● **Problem details**
When you reach the line containing "ou mentionné dans", begin copying, and keep copying each line exactly until the listing ends.

Start of Source material

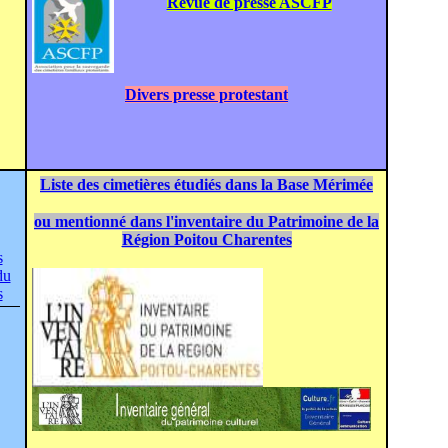
Revue de presse ASCFP
Divers presse protestant
Liste des cimetières étudiés dans la Base Mérimée
ou mentionné dans l'inventaire du Patrimoine de la
Région Poitou Charentes
s
du
s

End of Source material

● **Written answer**
ou mentionné dans l'inventaire du Patrimoine de la
Région Poitou Charentes
s
du
s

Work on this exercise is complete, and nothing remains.